Question

In an ac generator, if a coil of \( N \) turns and area \( A \) is rotated at \( \nu \) revolutions per second in a uniform magnetic field \( B \), then the motional emf produced is equal to \[ (t = 0 s, the coil is perpendicular to the field) \]
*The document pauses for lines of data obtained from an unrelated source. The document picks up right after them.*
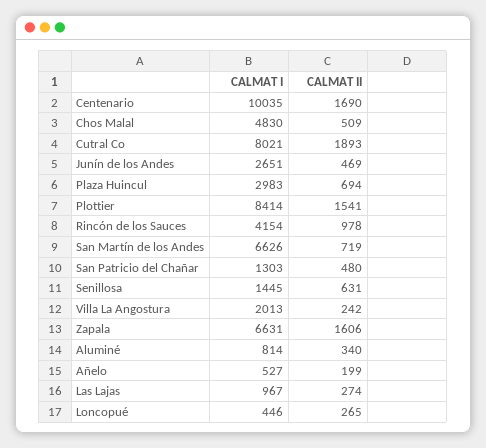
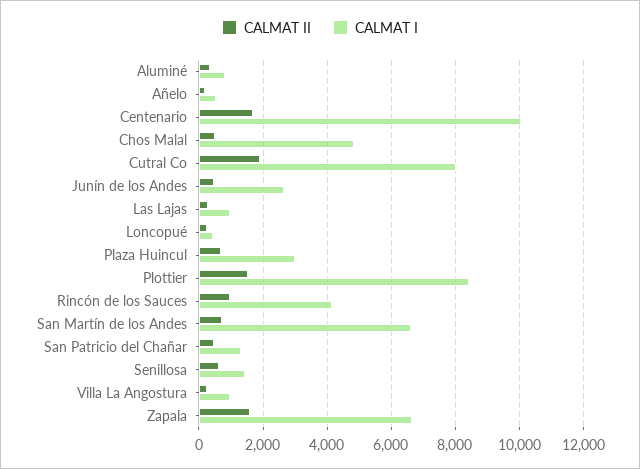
  {
    "CALMAT I": {
      "Centenario": 10035,
      "Chos Malal": 4830,
      "Cutral Co": 8021,
      "Junín de los Andes": 2651,
      "Plaza Huincul": 2983,
      "Plottier": 8414,
      "Rincón de los Sauces": 4154,
      "San Martín de los Andes": 6626,
      "San Patricio del Chañar": 1303,
      "Senillosa": 1445,
-     "Villa La Angostura": 2013,
+     "Villa La Angostura": 1000,
      "Zapala": 6631,
      "Aluminé": 814,
      "Añelo": 527,
      "Las Lajas": 967,
      "Loncopué": 446
    },
    "CALMAT II": {
      "Centenario": 1690,
      "Chos Malal": 509,
      "Cutral Co": 1893,
      "Junín de los Andes": 469,
      "Plaza Huincul": 694,
      "Plottier": 1541,
      "Rincón de los Sauces": 978,
      "San Martín de los Andes": 719,
      "San Patricio del Chañar": 480,
      "Senillosa": 631,
      "Villa La Angostura": 242,
      "Zapala": 1606,
      "Aluminé": 340,
      "Añelo": 199,
      "Las Lajas": 274,
      "Loncopué": 265
    }
  }

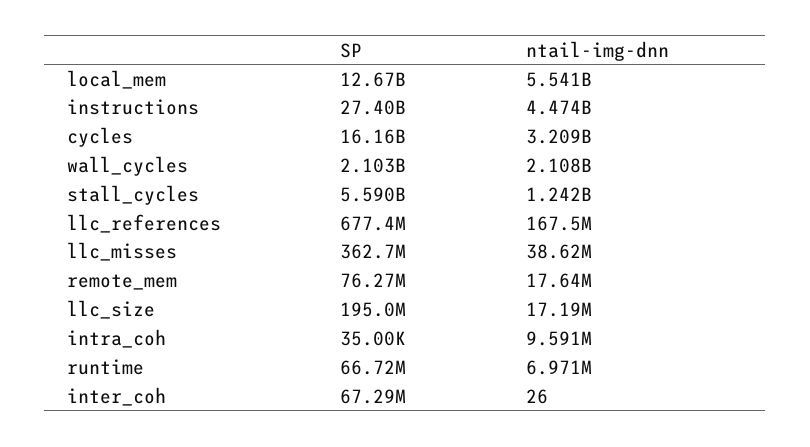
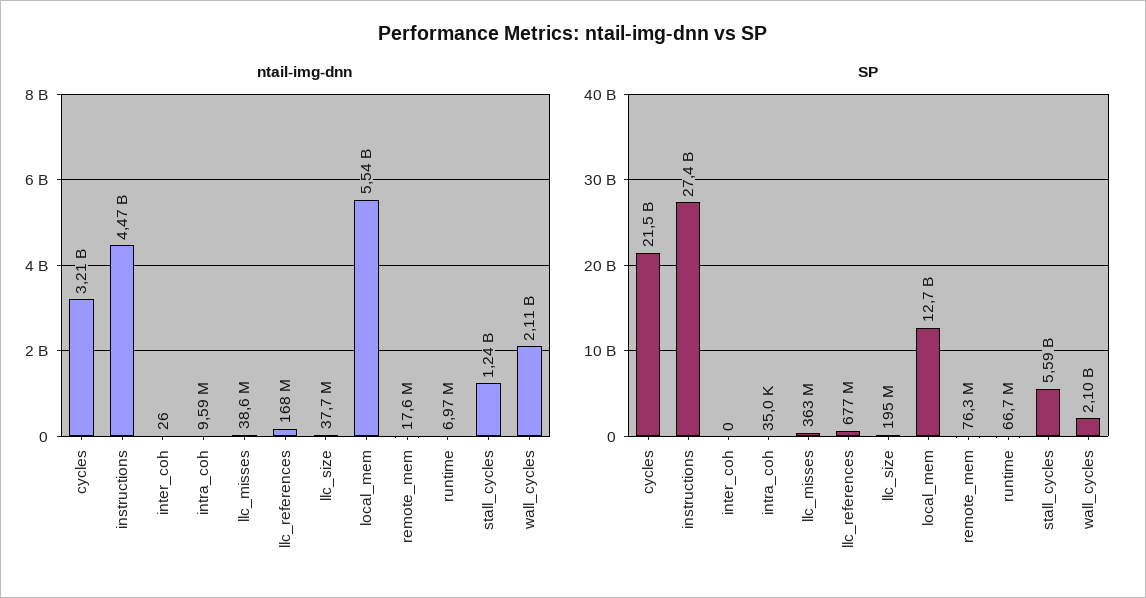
  {
    "SP": {
      "local_mem": 12670000000,
      "instructions": 27400000000,
-     "cycles": 16160000000,
+     "cycles": 21500000000,
      "wall_cycles": 2103000000,
      "stall_cycles": 5590000000,
      "llc_references": 677400000,
      "llc_misses": 362700000,
      "remote_mem": 76270000,
      "llc_size": 195000000,
      "intra_coh": 35000,
      "runtime": 66720000,
-     "inter_coh": 67290000
+     "inter_coh": 0
    },
    "ntail-img-dnn": {
      "local_mem": 5541000000,
      "instructions": 4474000000,
      "cycles": 3209000000,
      "wall_cycles": 2108000000,
      "stall_cycles": 1242000000,
      "llc_references": 167500000,
      "llc_misses": 38620000,
      "remote_mem": 17640000,
-     "llc_size": 17190000,
+     "llc_size": 37700000,
      "intra_coh": 9591000,
      "runtime": 6971000,
      "inter_coh": 26
    }
  }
• A. \( NBA (2\pi \nu) \sin(2\pi \nu t) \)
• B. \( NBA^2 (2\pi \nu) \sin(2\pi \nu t) \)
• C. \( N^2 B^2 A^2 (2\pi \nu) \sin(2\pi \nu t) \)
• D. \( NBA (4\pi \nu) \sin(2\pi \nu t) \)

Hint:

In ac generators, the emf produced is sinusoidal and depends on the number of turns, area of the coil, magnetic field strength, and the frequency of rotation.

Answer 1

The Correct Option is A

The emf induced in a rotating coil in a magnetic field is given by the formula: \[ \mathcal{E} = NBA (2\pi \nu) \sin(2\pi \nu t) \] Where: - \( N \) is the number of turns of the coil - \( B \) is the magnetic field strength - \( A \) is the area of the coil - \( \nu \) is the frequency of rotation - \( t \) is the time At \( t = 0 \), the coil is perpendicular to the field, so the maximum induced emf occurs at this time. The term \( (2\pi \nu) \) accounts for the angular frequency of the rotation, and the sine function represents the variation of the induced emf over time. Thus, the motional emf produced is \( \boxed{NBA (2\pi \nu) \sin(2\pi \nu t)} \).